Estaba convencida de que moriría, y rogó a la Virgen María y a todos los mártires que la muerte la librara pronto de aquellos tormentos. Pero nadie oyó sus plegarias. En algún momento se dio cuenta de que la muerte la desdeñaba, y se preguntó asustada qué pasaría después. La gente no preguntaría si había sido deshonrada y vejada a la fuerza o no, sino que la señalarían con el dedo, la humillarían y hablarían mal de ella. Aunque su padre pagara su peso en oro, ya ningún hombre honrado querría pedir su mano, ni siquiera un joven pobre como Michel. A su padre no le quedaría más remedio que entregarla en matrimonio a algún borracho como Anselm, el esquilador de ovejas, para quien el vino que podría comprarse gracias a su dote era más importante que su reputación o su castidad.

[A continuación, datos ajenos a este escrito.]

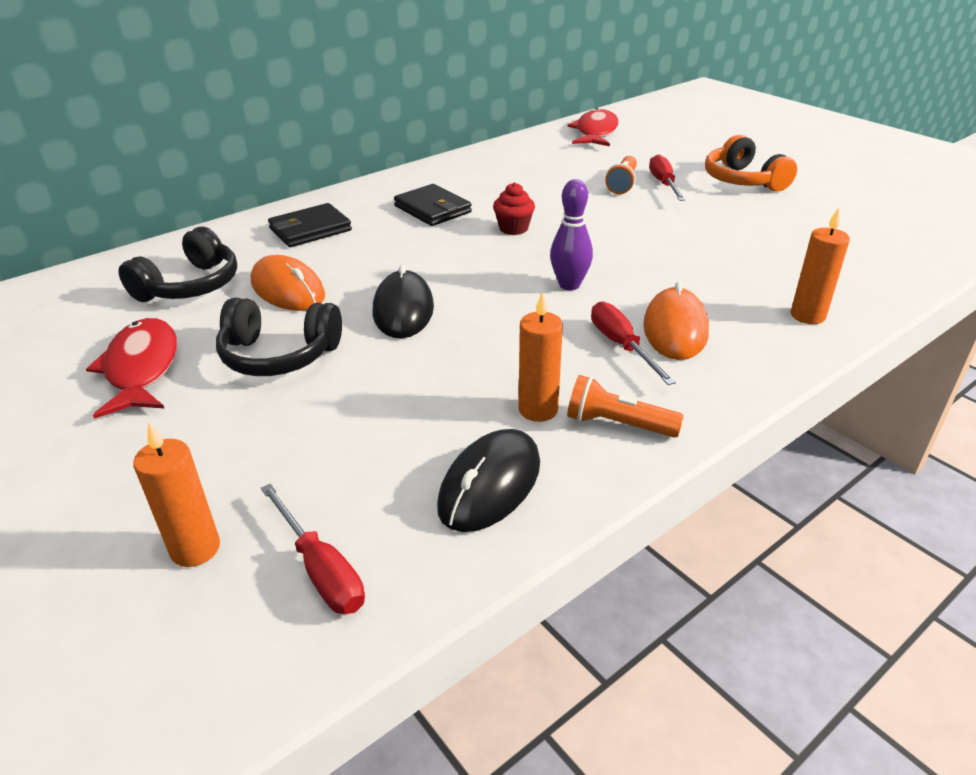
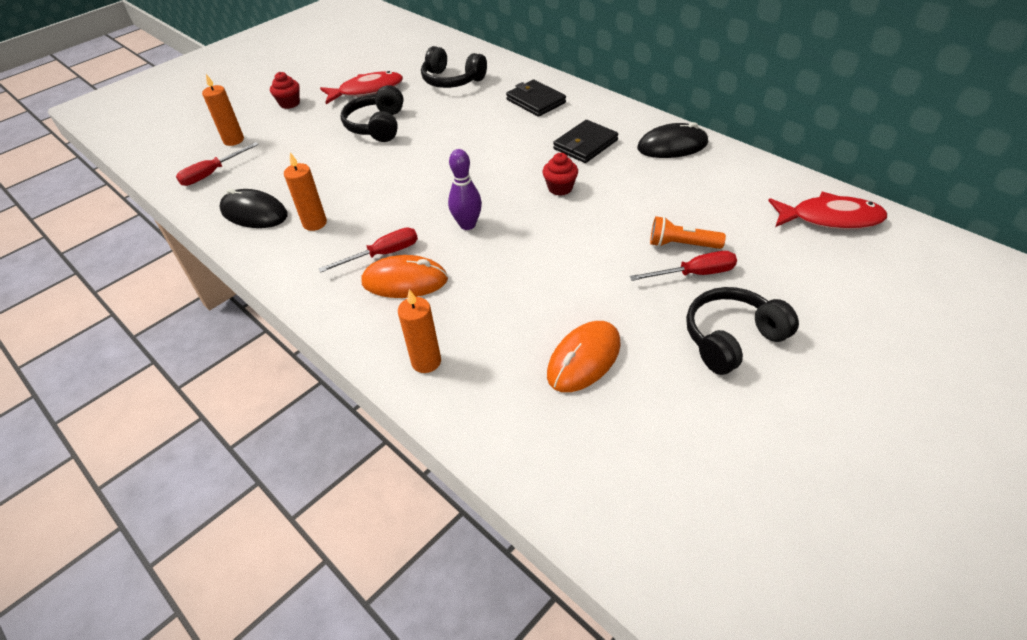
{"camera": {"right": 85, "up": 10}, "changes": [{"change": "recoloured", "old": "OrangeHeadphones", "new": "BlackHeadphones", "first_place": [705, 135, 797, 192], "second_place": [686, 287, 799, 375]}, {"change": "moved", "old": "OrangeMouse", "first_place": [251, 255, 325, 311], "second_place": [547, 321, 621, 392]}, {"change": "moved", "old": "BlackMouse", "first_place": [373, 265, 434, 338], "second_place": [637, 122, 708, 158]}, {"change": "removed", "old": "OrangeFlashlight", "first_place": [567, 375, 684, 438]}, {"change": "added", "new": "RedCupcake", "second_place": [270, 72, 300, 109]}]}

Los pensamientos de Marie volvieron a girar en torno de aquellos hombres que primero la habían calumniado y después habían destruido su vida para siempre de manera tan brutal. Al poco dejó de preguntarse por qué lo habían hecho y comenzó a sentir un odio asfixiante. Deseaba ver con sus propios ojos cómo los tres eran condenados por sus crímenes, cómo se retorcían bajo los golpes del látigo del verdugo y cómo eran expulsados de la ciudad en medio de risas y burlas. Lamentablemente, las leyes no preveían una condena mayor que esa por mancillar el honor de una doncella virtuosa.
Con suma impaciencia se dispuso a esperar la llegada de la mañana. Si su cuerpo era examinado por alguna ciudadana antigua de Constanza, la verdad saldría a la luz. La matrona vería la sangre, las huellas frescas de la vejación y sabría que ella había sido virgen hasta esa noche. Y si estando ante el juez esos tres canallas se atrevían a repetir sus acusaciones bajo juramento, su perjurio quedaría al descubierto y les cortarían la mano derecha.
Pero incluso ese castigo seguía pareciéndole poco teniendo en cuenta lo que le habían hecho. Lo mejor sería no sobrevivir a aquella noche, porque entonces los tres bestias serían acusados de asesinato y condenados a muerte. Mientras imaginaba a Linhard pasando junto a su cuerpo sin vida camino de la horca, recordó las palabras que el sacerdote de su comunidad no se cansaba de predicar: ama a tu prójimo y perdona a aquellos que te ofenden. Sin embargo, dentro de ella ya no había amor, sino un odio tal que estaba dispuesta a entregarse a los brazos del diablo con tal de ver morir a los tres perpetradores de su martirio.
De golpe, Marie se asustó de sus propios pensamientos e intentó refugiarse en la madre de Dios y en los santos para escapar de la locura que comenzaba a apoderarse de ella. Pero la ira ahogó las plegarias en sus labios.
A través del agujero enrejado se asomaba la luz del nuevo día, tiñendo el cielo raso de un rojo sucio que parecía derramarse sobre Marie como si fuera sangre. Ella hundió el rostro entre los brazos para no ver nada y, cuando una llave comenzó a girar en la cerradura y alguien abrió la puerta, se quedó paralizada por el miedo, sin atreverse a respirar siquiera. ¿Acaso esos hombres habían regresado para seguir martirizándola?
Al ver que entraba una mujer mayor, de complexión robusta, Marie rompió a llorar de alivio. Era la viuda Euphemia, que vivía a tres casas de la suya y conocía a Marie desde su nacimiento.
La mujer enganchó su antorcha en la anilla que había sobre la cabeza de Marie, puso los brazos en jarras y contempló a la muchacha, que yacía retorcida en el suelo, a sus pies. La mirada que le dirigió era la misma que podría haberle dirigido a una media res de lechón demasiado magra. Sin decir palabra, se inclinó sobre Marie, la tomó de las piernas y la atrajo hacia adelante. Marie se puso involuntariamente tensa, pero la viuda la obligó a abrir los muslos con un movimiento enérgico. A Marie le pareció que la mujer se regodeaba en la contemplación de su cuerpo desnudo, manchado de sangre y de vómito, y se retorció de vergüenza por dentro.
La mujer le soltó las piernas y se incorporó con una risa maligna.